-->American Slasher: Credits

End Credits

Michael Myers

This analysis provided an overview of the slasher film from 1974's Texas Chainsaw Massacre to the birth of the mid 1980s Nightmare on Elm Street franchise. By investigating interpretations of what constituted a slasher film, the site has hopefully presented slashers as a remarkably consistent subgroup of the horror film genre. Siskel and Ebert introduced objections to these films to a wider American audience, and in turn plunged slasher films into ongoing national debates about pornography and female representation in the media. But their objections have been fiercely debated between feminist activists, scholars, and historians.

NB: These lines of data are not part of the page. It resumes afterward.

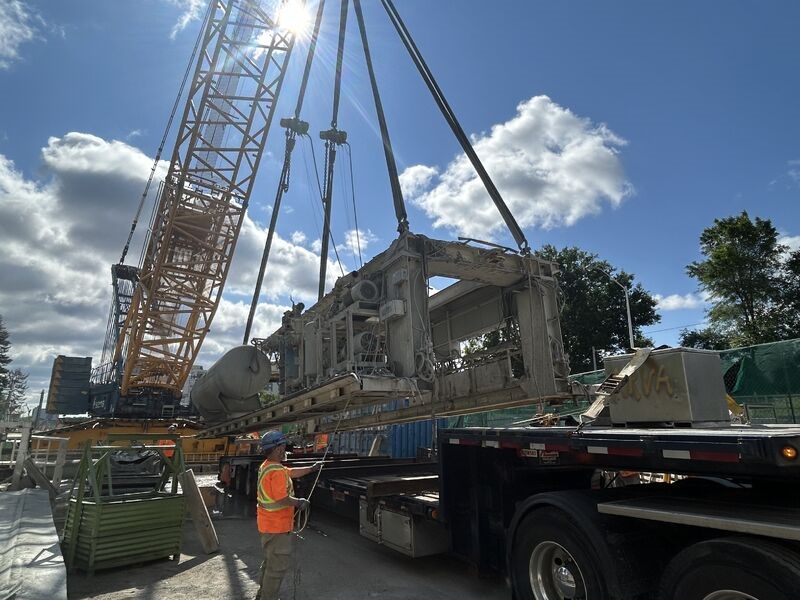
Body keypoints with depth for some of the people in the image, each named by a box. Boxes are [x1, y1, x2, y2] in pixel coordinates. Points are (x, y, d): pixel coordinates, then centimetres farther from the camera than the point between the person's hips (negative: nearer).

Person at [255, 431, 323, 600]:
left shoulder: (266, 466, 8)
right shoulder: (277, 471, -25)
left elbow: (292, 472, 18)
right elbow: (282, 499, -29)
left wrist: (312, 469, 22)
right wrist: (299, 502, -13)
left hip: (268, 524, 11)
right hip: (277, 527, -11)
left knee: (270, 561, 25)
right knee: (278, 565, 3)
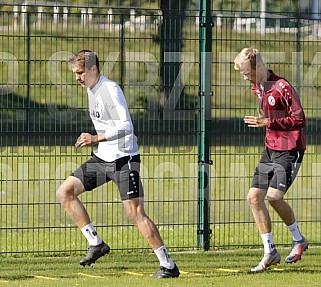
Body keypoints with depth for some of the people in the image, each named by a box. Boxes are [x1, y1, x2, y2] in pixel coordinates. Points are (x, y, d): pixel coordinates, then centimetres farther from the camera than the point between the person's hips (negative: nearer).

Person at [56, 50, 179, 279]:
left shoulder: (110, 90, -17)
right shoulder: (91, 90, 11)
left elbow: (126, 126, -27)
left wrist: (97, 138, -34)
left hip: (123, 158, -9)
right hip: (102, 158, 9)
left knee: (135, 212, -13)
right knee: (65, 192, 2)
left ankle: (168, 265, -8)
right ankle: (96, 243, 7)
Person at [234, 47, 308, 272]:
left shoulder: (282, 87, -17)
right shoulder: (258, 88, 11)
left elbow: (299, 119, -19)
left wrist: (268, 123, -21)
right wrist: (262, 121, 11)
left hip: (289, 150, -9)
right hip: (271, 148, 9)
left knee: (274, 196, -17)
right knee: (254, 197, 0)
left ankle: (298, 239, 6)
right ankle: (270, 251, 6)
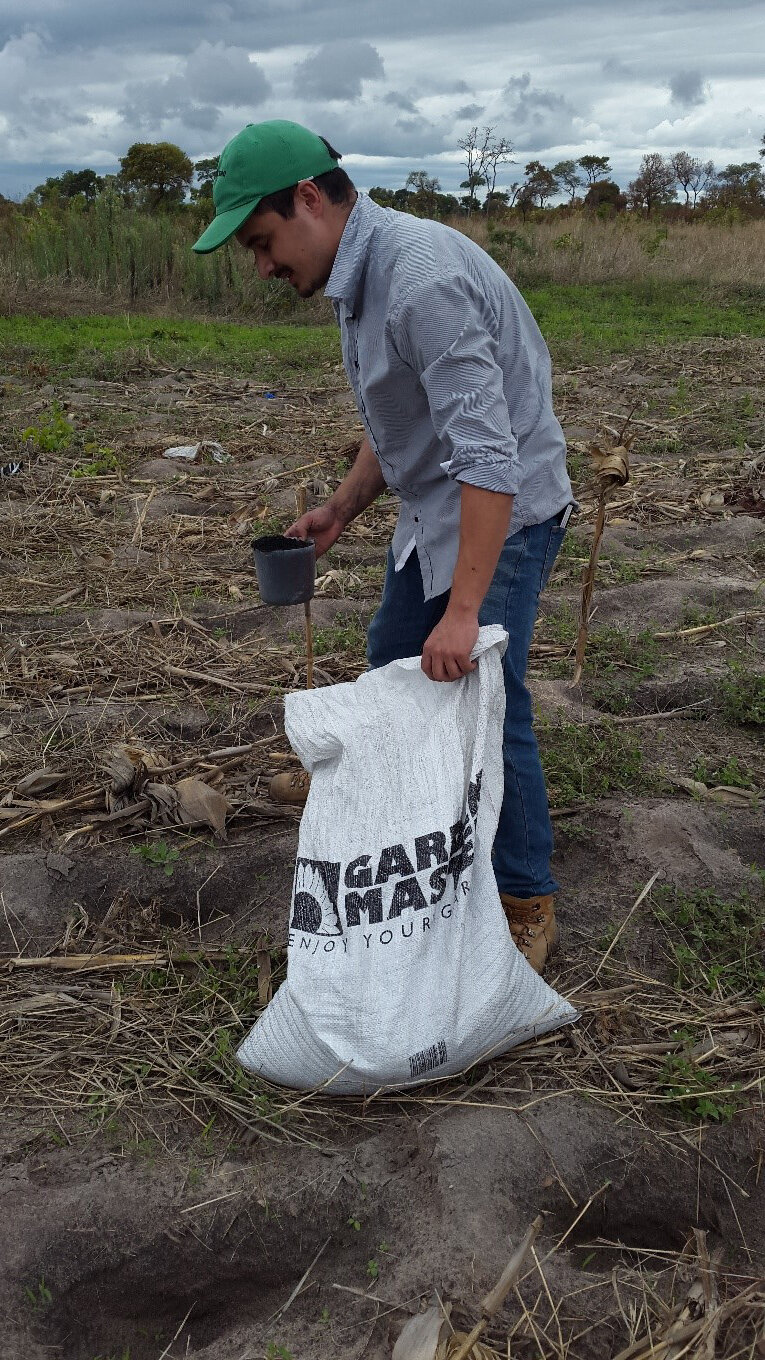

This is by no means an exhaustive account of the scholarship on slasher films or, for that matter, even specifically feminist inquires of the genre. This site has omitted brilliant analyses on economic motivations of the slasher studios, in-depth psychoanalytical interpretations from feminist scholars, and even the mere mention of all but the most popular slasher films of the period. Furthermore, though scholars have done tremendous analytical work on what Ebert calls "complete trash," there is still plenty of work ahead. Authors have only minimally attempted to explain the rise of the slasher, nodding to the disillusionment of the 1970s politics and culture (Carter's unpopularity, the Me-Decade). Similarly, as briefly discussed, the films were produced in the heyday of conservatism's national coming out party with the 1980 election of Ronald Reagan. Since President Reagan's election sweeping victory was secured in large part not just by economic conservatives but also by the religious right, scholars would do well to investigate whether slasher films reflect the growing political attitudes of the religious right's morality campaigns, especially in a prelude to Patrick Buchannan's declaration of a "culture war" in America at the 1992 Republican National Convention. For example, how do slasher films depict LGBT citizens? Hopefully a future historian with pages to fill in a dissertation will one day answer some of these additional questions.

In another one of those cards left by that apparently prolific writer/killer in My Bloody Valentine is inscribed the message "Roses are red, violets are blue, one is dead, and so are you." It is easy to become frustrated with the slasher, be it if you think them dangerous or misunderstood, not researched enough or overly examined, feminist or misogynistic etc. But as cultural scholar Isabel Cristina Pinedo reminded us, though "delving through the dense thick of intertwining and contradictory impulses that comprise the [horror] genre may be a hazardous journey, . . . it is well worth taking." It is a hazardous journey indeed, though at least we come out alive.